Created attachment 734 [details] The unoptimized code
Created attachment 735 [details] optimized code Just to be clear, all the adding to and subtracting from the induction variable is useless, except for incrementing it to the next value. The optimizers should be able to reduce all the examples to a memset, or at worst a simple loop over the array setting every element to zero.
Interesting. I was just looking at some similar examples that can happen in C code. For the record, please attach a .s file produced by LLC for your favorite target. I will see if I can improve the generated code over the next week or so.

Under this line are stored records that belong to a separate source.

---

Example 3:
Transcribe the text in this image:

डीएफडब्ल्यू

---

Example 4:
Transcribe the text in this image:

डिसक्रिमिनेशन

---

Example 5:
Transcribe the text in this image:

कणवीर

Created attachment 743 [details] X86 Codegen
Created attachment 744 [details] Old PPC Codegen
Created attachment 745 [details] Old ARM Codegen
Perhaps the most amusing is sintzero. One X86 we get: .LBB3_1: #cond_next movl $0, 4(%eax,%ecx,4) incl %ecx cmpl $4294967295, %ecx jne .LBB3_1 #cond_next (yay) on ARM we get: .LBB3_1: @cond_next add r2, r0, r3, lsl #2 <--- boo hiss mov r1, #0 str r1, [r2, #+4] add r3, r3, #1 cmn r3, #1 bne .LBB3_1 @cond_next On PPC, we get: BB3_1: #cond_next add 6, 5, 4 addi 4, 4, 1 li 7, 0 slwi 6, 6, 2 stwx 7, 3, 6 xoris 6, 4, 65535 cmplwi 0, 6, 65535 bne 0, BB3_1 #cond_next say what? :)
Okay, final request. Please attach the machine code generated by GCC with -O3 -fomit-frame-pointer. -Chris
Created attachment 746 [details] x86 codegen (i686-pc-linux-gnu) The functions kinds__TsbytearrayBIP etc can be ignored (I stripped them out of the original example).

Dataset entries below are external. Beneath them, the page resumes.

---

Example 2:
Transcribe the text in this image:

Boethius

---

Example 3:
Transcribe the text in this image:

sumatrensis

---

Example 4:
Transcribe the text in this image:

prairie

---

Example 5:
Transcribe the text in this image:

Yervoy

Created attachment 747 [details] gcc 4.1.2, i486-linux-gnu, -O3 -fomit-frame-pointer
Created attachment 748 [details] gcc 3.4.6, i486-linux-gnu, -O3 -fomit-frame-pointer
Created attachment 749 [details] gcc 4.3.0, i686-linux-gnu, -O3 -fomit-frame-pointer
If the type of the induction variable had been chosen to be i32, rather than the original type, some of these problems would go away. As for sintzero, you've got to admit that this %tmp7 = add i32 %indvar, -2147483647 ; <i32> [#uses=1] %tmp214 = xor i32 %tmp7, -2147483648 ; <i32> [#uses=1] is a funny way to add one!

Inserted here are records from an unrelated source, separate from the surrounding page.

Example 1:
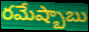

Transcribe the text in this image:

రమేష్బాబు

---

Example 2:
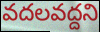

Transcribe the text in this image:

వదలవద్దని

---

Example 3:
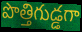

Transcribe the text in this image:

పొత్తిగుడ్డగా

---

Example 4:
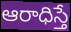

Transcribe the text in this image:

ఆరాధిస్తే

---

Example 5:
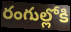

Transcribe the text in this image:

రంగుల్లోకి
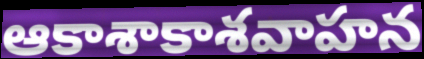
ఆకాశాకాశవాహన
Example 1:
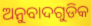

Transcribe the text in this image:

ଅନୁବାଦଗୁଡିକ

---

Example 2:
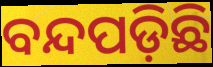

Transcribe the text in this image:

ବନ୍ଦପଡ଼ିଛି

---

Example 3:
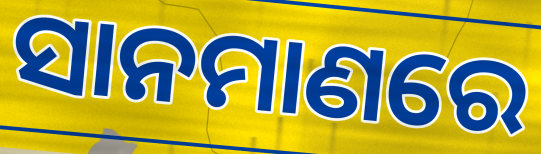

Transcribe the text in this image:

ସାନମାଣରେ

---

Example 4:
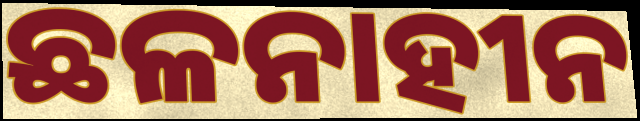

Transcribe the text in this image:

ଛଳନାହୀନ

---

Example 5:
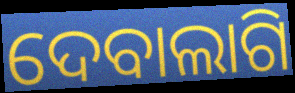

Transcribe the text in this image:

ଦେବାଲାଗି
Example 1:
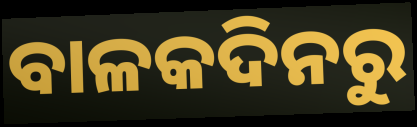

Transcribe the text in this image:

ବାଳକଦିନରୁ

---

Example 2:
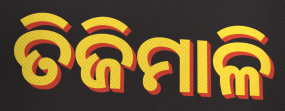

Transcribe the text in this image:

ତିଜିମାଳି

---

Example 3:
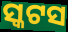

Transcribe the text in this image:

ସ୍କଟସ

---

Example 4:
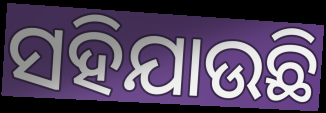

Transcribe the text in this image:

ସହିଯାଉଛି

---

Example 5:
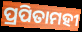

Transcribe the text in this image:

ପ୍ରପିତାମହୀ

That is a funny way to add one. We can definitely instcombine this: define i32 @test(i32 %indvar) { %tmp7 = add i32 %indvar, -2147483647 ; <i32> [#uses=1] %tmp214 = xor i32 %tmp7, -2147483648 ; <i32> [#uses=1] ret i32 %tmp214 } into add of one, but I'd like to fix whatever is creating that in the first place :)
Progress: with several patches, we now compile sintzero to: LBB1_1: #cond_next movl $0, (%eax,%ecx,4) incl %ecx cmpl $4294967295, %ecx jne LBB1_1 #cond_next on X86 LBB1_1: @cond_next mov r2, #0 str r2, [r0, +r3, lsl #2] add r3, r3, #1 cmn r3, #1 bne LBB1_1 @cond_next on ARM (the mov to R2 is already covered by Bug 893) and to: LBB1_1: ;cond_next li r4, 0 addi r2, r2, 1 stw r4, 0(r3) addi r3, r3, 4 cmpwi cr0, r2, -1 bne cr0, LBB1_1 ;cond_next on PPC (which needs to use postinc, but that's another issue). These are all good. The only issue now is that this code isn't correct. Duncan, can you file the other cases as other buzilla bugs? -Chris
The sintzero function is now optimized. Duncan is going to open other bugs for the other cases. This one testcase exposed several issues on multiple targets, yay :) -Chris
The cases where the index variables are not i32s have been split off into PR1301.